Villa Mathilde in Obermais (residence 1923–1932)

In 1899 Slatin was raised to the Austrian knighthood by Emperor Franz Joseph I and in 1906 to the Austrian baron. During the First World War , as an Austrian lieutenant, he was head of the prisoner- of- war aid of the Austrian Red Cross . On June 21, 1914, Slatin married Baroness Alice von Ramberg, 16 years his junior in Vienna's Votive Church , who died of cancer in June 1921 and left him alone with their daughter Anne Marie, who was born in 1916. With a pension from the Egyptian government, the royalties from his memoirs and a sizeable US inheritance, he moved into his retirement home in 1923, the Villa Mathilde in the Obermais district of Merano . A cancer operation in the Cottage sanatorium for nervous and metabolic disorders ended with Slatin's death. Slatin was buried on October 6, 1932 in the Ober Sankt Veiter cemetery . The funeral was like a state funeral.

In 1951 the Slatingasse in Vienna- Hietzing was named after him.

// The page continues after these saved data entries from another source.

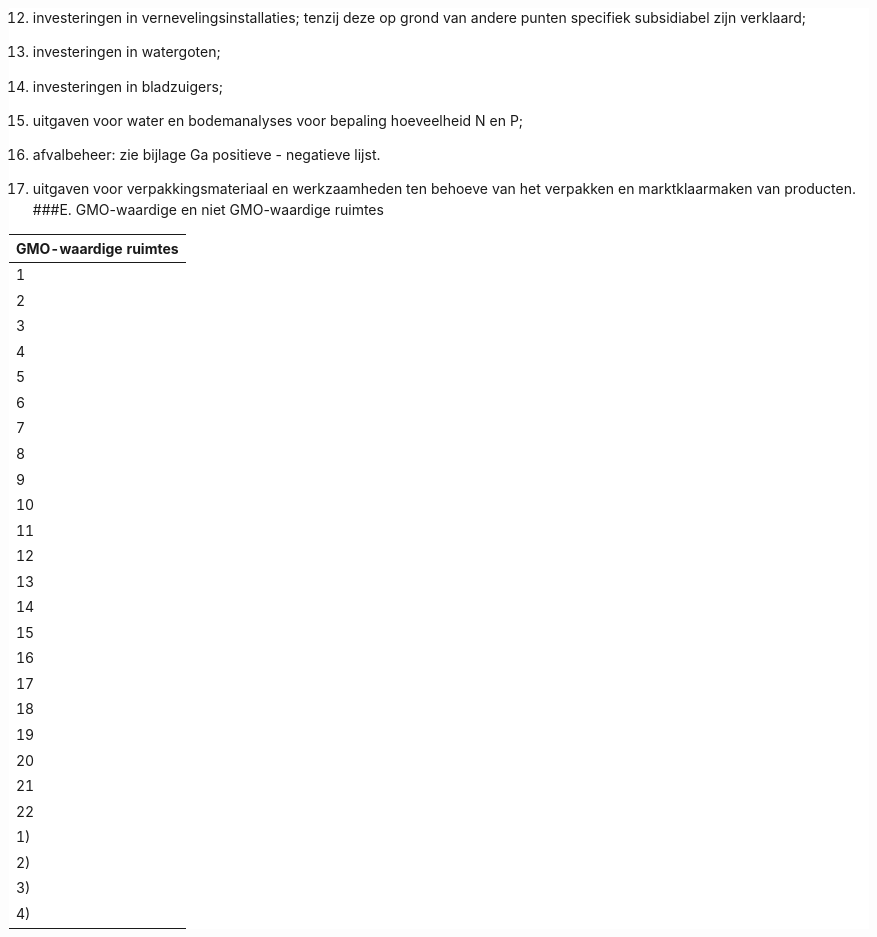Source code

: 12. investeringen in vernevelingsinstallaties; tenzij deze op grond van andere punten specifiek subsidiabel zijn verklaard;  

13. investeringen in watergoten;  

14. investeringen in bladzuigers;  

15. uitgaven voor water en bodemanalyses voor bepaling hoeveelheid N en P;  

16. afvalbeheer: zie bijlage Ga positieve - negatieve lijst.  

17. uitgaven voor verpakkingsmateriaal en werkzaamheden ten behoeve van het verpakken en marktklaarmaken van producten.   
###E. GMO-waardige en niet GMO-waardige ruimtes

| GMO-waardige ruimtes  |
|:---|
| 1  | Dock – inpandige ruimte 1)  |
| 2  | Dozenopzetruimte  |
| 3  | Fustopslag / Fustloods  |
| 4  | Goederenlift van en naar ruimtes waar GMO-activiteiten plaatsvinden  |
| 5  | Jassenstraat  |
| 6  | Kantine in het kader van voedselveiligheid (minimaal HACCP eisen) 2) 4)  |
| 7  | Keuken in het kader van voedselveiligheid (minimaal HACCP eisen) 4)  |
| 8  | Keurruimte voor GMO-product  |
| 9  | Koelcellen + ruimte voor de koelinstallatie  |
| 10  | Kratten- c.q. fustwasserij  |
| 11  | Laad- c.q. loodskantoor  |
| 12  | Label- en stickerruimte  |
| 13  | Luchtbrug / Entresol / Galerij/ Balustrade  |
| 14  | Machinekamer / CV-ruimte  |
| 15  | Noodstroomaggregaat  |
| 16  | Noodtrap c.q. vluchttrappenhuis van en naar ruimtes waar GMO-activiteiten plaatsvinden  |
| 17  | Opslagruimte voor verpakkingsmateriaal en fust  |
| 18  | Ruimte voor bewaarproeven / shelve life room  |
| 19  | Sanitaire ruimten in het kader van voedselveiligheid (minimaal HACCP eisen) (toiletruimte, kleedruimte en wasgelegenheid 3) 4)  |
| 20  | Traforuimte  |
| 21  | Verladings- c.q. Expeditieruimte  |
| 22  | Verpak- en/of sorteerruimte  |
| 1)  | De oppervlakte van het dock wordt niet meegerekend in de berekening van de GMO-waardige oppervlakte. Bij berekening van de oppervlakte m.b.t. de aankoop van de grond kan voor een dock een oppervlakte van 200 m² berekend worden.  |
| 2)  | Kantines en lunchruimten zijn slechts subsidiabel indien het personeel geen alternatief op de locatie kan worden geboden en dergelijke ruimten in het kader van maatregelen hygiëne en voedselveiligheid noodzakelijk zijn.  |
| 3)  | Sanitair, wasgelegenheden, kleedruimten, toiletten die bestemd zijn voor het personeel dat werkzaam is in het sorteer- en verpakproces zijn subsidiabel in het kader van hygiëne en voedselveiligheid. Deze ruimten dienen zo gesitueerd te zijn dat aannemelijk is dat het sorteer- en verpakpersoneel hier gebruik van maakt.  |
| 4)  | HACCP waardigheid dient te worden aangetoond door middel van een certificaat voor HACCP, BRC of IFS of een gelijkwaardig kwaliteitszorgsysteem.  |

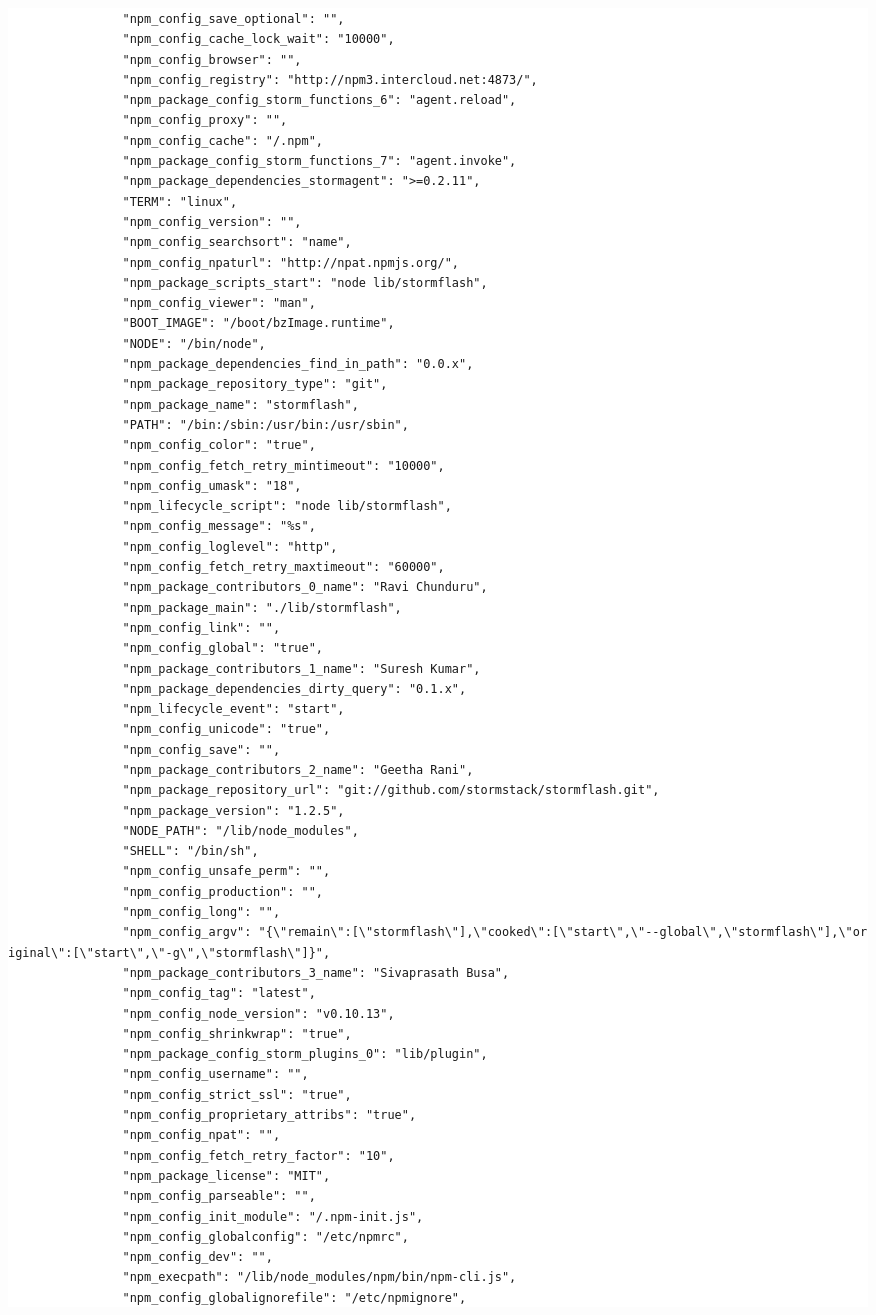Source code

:                     "npm_config_save_optional": "",
                    "npm_config_cache_lock_wait": "10000",
                    "npm_config_browser": "",
                    "npm_config_registry": "http://npm3.intercloud.net:4873/",
                    "npm_package_config_storm_functions_6": "agent.reload",
                    "npm_config_proxy": "",
                    "npm_config_cache": "/.npm",
                    "npm_package_config_storm_functions_7": "agent.invoke",
                    "npm_package_dependencies_stormagent": ">=0.2.11",
                    "TERM": "linux",
                    "npm_config_version": "",
                    "npm_config_searchsort": "name",
                    "npm_config_npaturl": "http://npat.npmjs.org/",
                    "npm_package_scripts_start": "node lib/stormflash",
                    "npm_config_viewer": "man",
                    "BOOT_IMAGE": "/boot/bzImage.runtime",
                    "NODE": "/bin/node",
                    "npm_package_dependencies_find_in_path": "0.0.x",
                    "npm_package_repository_type": "git",
                    "npm_package_name": "stormflash",
                    "PATH": "/bin:/sbin:/usr/bin:/usr/sbin",
                    "npm_config_color": "true",
                    "npm_config_fetch_retry_mintimeout": "10000",
                    "npm_config_umask": "18",
                    "npm_lifecycle_script": "node lib/stormflash",
                    "npm_config_message": "%s",
                    "npm_config_loglevel": "http",
                    "npm_config_fetch_retry_maxtimeout": "60000",
                    "npm_package_contributors_0_name": "Ravi Chunduru",
                    "npm_package_main": "./lib/stormflash",
                    "npm_config_link": "",
                    "npm_config_global": "true",
                    "npm_package_contributors_1_name": "Suresh Kumar",
                    "npm_package_dependencies_dirty_query": "0.1.x",
                    "npm_lifecycle_event": "start",
                    "npm_config_unicode": "true",
                    "npm_config_save": "",
                    "npm_package_contributors_2_name": "Geetha Rani",
                    "npm_package_repository_url": "git://github.com/stormstack/stormflash.git",
                    "npm_package_version": "1.2.5",
                    "NODE_PATH": "/lib/node_modules",
                    "SHELL": "/bin/sh",
                    "npm_config_unsafe_perm": "",
                    "npm_config_production": "",
                    "npm_config_long": "",
                    "npm_config_argv": "{\"remain\":[\"stormflash\"],\"cooked\":[\"start\",\"--global\",\"stormflash\"],\"original\":[\"start\",\"-g\",\"stormflash\"]}",
                    "npm_package_contributors_3_name": "Sivaprasath Busa",
                    "npm_config_tag": "latest",
                    "npm_config_node_version": "v0.10.13",
                    "npm_config_shrinkwrap": "true",
                    "npm_package_config_storm_plugins_0": "lib/plugin",
                    "npm_config_username": "",
                    "npm_config_strict_ssl": "true",
                    "npm_config_proprietary_attribs": "true",
                    "npm_config_npat": "",
                    "npm_config_fetch_retry_factor": "10",
                    "npm_package_license": "MIT",
                    "npm_config_parseable": "",
                    "npm_config_init_module": "/.npm-init.js",
                    "npm_config_globalconfig": "/etc/npmrc",
                    "npm_config_dev": "",
                    "npm_execpath": "/lib/node_modules/npm/bin/npm-cli.js",
                    "npm_config_globalignorefile": "/etc/npmignore",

Pointed villa in Upper Austria

Pointed villa near Traunkirchen

The Spitzvilla near Traunkirchen is a special memorial for Slatin Pascha . Slatin acquired this house in 1897 and welcomed important personalities of his era there. The Spitzvilla has been owned by the Province of Upper Austria since 1976 and is a public leisure facility with a park and a café-restaurant in the villa itself. The Spitzvilla is also used as an exhibition and event center, especially in summer.

Awards (selection)

coat of arms

Slatin coat of arms (stylized) on the Spitzvilla

The baronial coat of arms awarded to Slatin in 1906 was: Split; on the right a golden palm tree in black on a golden ground; on the left divided by a red thread of gold and silver, above a black bowl scale, below on a green floor a red lion, in the right a bare scimitar with a golden handle, in the left an iron chain with a broken handcuff (= reference to imprisonment at court of the Mahdi) holding. Two helmets: I a growing black horse; II the red lion growing with the saber. Helmet covers: black and gold, red and silver. Motto: Festina lente .

Works

He wrote down his adventurous life in the autobiography Fire and Sword in Sudan , which became a bestseller at Brockhaus Verlag in Leipzig:

  • with Francis Reginald Wingate: Fire and Sword in the Sudan. A Personal narrative of Fighting and Serving the Dervishes. London 1896 ( archive.org , 17th edition 1914).
  • Fire and sword in Sudan. My fights with the dervishes, my imprisonment and flight. 1879-1895. Verlag FA Brockhaus, Leipzig 1896 ( archive.org ). 13th edition in two volumes 1921; abridged edition, edited by Heinrich Pleticha : Erdmann, Stuttgart 1997, ISBN 3-522-60920-4 ; expanded and commented edition: Verlag der Pioniere, Berlin 2016, ISBN 978-3-941924-05-5 .
  • On the run. Reichswehr, Vienna 1895, is the first edition, Fire and Sword has been "shortened" for the public.

literature

Rudolf Slatin. In: Austrian Biographical Lexicon 1815–1950 (ÖBL). Volume 12, Verlag der Österreichischen Akademie der Wissenschaften, Vienna 2001–2005,ISBN 3-7001-3580-7, p. 350.

Movies

  • Thomas Macho : Slatin Pascha - On Her Majesty's behalf . Austria 2012. (Documentation)
  • Wolfgang Schleif : Slatin Pascha . Germany 1967. (Two-part feature film series)
  • Riot in the desert - The rule of the Mahdi . Docu-drama , Germany 2017, 53 min., Director: Robert Schotter .

Web links

Wikisource: Rudolf Slatin  - Sources and full texts
Commons : Rudolf Slatin  - collection of pictures, videos and audio files

Footnotes

  1. ^ HA Vogelsberger: Slatin Pascha. P. 156.
  2. ^ HA Vogelsberger: Slatin Pascha. P. 205ff.
  3. ^ Baroness Anne Marie von Slatin, * November 12, 1916, † November 27, 2007, married Galitzine and Ponsonby , http://www.thepeerage.com/p6322.htm#i63217
  4. ^ Franz Gall : Austrian heraldry. Handbook of coat of arms science. 2nd Edition. Böhlau Verlag, Vienna 1992, ISBN 3-205-05352-4 , p. 393.